[start]

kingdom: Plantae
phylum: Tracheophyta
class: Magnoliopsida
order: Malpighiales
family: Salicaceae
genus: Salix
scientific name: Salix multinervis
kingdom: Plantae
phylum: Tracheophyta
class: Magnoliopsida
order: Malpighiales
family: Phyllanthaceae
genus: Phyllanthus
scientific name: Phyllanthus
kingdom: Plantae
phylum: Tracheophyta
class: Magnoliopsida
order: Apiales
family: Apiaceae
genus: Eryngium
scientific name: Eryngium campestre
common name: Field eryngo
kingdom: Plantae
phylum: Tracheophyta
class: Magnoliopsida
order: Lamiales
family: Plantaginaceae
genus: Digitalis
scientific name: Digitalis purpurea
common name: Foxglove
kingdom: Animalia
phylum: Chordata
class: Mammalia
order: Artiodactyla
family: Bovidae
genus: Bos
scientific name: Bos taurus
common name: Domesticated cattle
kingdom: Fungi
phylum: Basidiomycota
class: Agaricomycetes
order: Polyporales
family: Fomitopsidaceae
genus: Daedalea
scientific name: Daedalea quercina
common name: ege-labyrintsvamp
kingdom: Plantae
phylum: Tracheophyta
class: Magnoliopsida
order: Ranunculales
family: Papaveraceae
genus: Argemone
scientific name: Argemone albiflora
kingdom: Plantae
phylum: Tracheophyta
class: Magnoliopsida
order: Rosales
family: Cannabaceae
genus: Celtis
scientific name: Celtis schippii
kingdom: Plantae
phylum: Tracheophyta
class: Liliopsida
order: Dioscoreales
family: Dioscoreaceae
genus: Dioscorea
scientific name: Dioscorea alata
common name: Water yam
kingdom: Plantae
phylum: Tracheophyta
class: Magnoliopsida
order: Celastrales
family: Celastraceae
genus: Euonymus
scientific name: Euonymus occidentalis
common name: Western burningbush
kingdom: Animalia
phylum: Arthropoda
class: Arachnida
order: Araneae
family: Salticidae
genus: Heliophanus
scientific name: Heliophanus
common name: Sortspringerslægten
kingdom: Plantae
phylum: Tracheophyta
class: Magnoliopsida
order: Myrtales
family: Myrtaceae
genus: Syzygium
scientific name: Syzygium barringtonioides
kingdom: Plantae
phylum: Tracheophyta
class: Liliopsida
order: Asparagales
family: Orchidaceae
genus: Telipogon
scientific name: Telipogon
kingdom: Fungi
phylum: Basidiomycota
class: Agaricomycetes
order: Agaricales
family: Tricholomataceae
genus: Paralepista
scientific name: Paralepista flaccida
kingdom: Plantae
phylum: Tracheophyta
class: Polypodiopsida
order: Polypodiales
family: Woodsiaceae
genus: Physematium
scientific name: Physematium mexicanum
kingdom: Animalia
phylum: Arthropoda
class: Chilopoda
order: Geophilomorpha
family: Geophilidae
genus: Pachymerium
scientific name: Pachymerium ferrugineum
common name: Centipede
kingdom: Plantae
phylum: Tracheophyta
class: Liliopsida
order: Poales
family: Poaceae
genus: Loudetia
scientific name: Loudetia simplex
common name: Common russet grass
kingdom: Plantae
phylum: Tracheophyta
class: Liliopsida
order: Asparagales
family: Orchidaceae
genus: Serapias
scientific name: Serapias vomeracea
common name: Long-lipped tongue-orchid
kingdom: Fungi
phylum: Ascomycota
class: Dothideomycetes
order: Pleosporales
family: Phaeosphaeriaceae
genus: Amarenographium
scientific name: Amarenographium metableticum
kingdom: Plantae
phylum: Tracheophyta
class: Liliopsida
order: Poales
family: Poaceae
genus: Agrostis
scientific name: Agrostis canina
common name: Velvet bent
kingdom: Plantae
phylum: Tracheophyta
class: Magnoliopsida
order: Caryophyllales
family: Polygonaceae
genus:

[end]

To be done →
Turn the rows above into a numbered list with blank lines dropped, starting at the line containing "scientific name: Loudetia simplex" and running to the end of the rows.

Completed task →
1. scientific name: Loudetia simplex
2. common name: Common russet grass
3. kingdom: Plantae
4. phylum: Tracheophyta
5. class: Liliopsida
6. order: Asparagales
7. family: Orchidaceae
8. genus: Serapias
9. scientific name: Serapias vomeracea
10. common name: Long-lipped tongue-orchid
11. kingdom: Fungi
12. phylum: Ascomycota
13. class: Dothideomycetes
14. order: Pleosporales
15. family: Phaeosphaeriaceae
16. genus: Amarenographium
17. scientific name: Amarenographium metableticum
18. kingdom: Plantae
19. phylum: Tracheophyta
20. class: Liliopsida
21. order: Poales
22. family: Poaceae
23. genus: Agrostis
24. scientific name: Agrostis canina
25. common name: Velvet bent
26. kingdom: Plantae
27. phylum: Tracheophyta
28. class: Magnoliopsida
29. order: Caryophyllales
30. family: Polygonaceae
31. genus:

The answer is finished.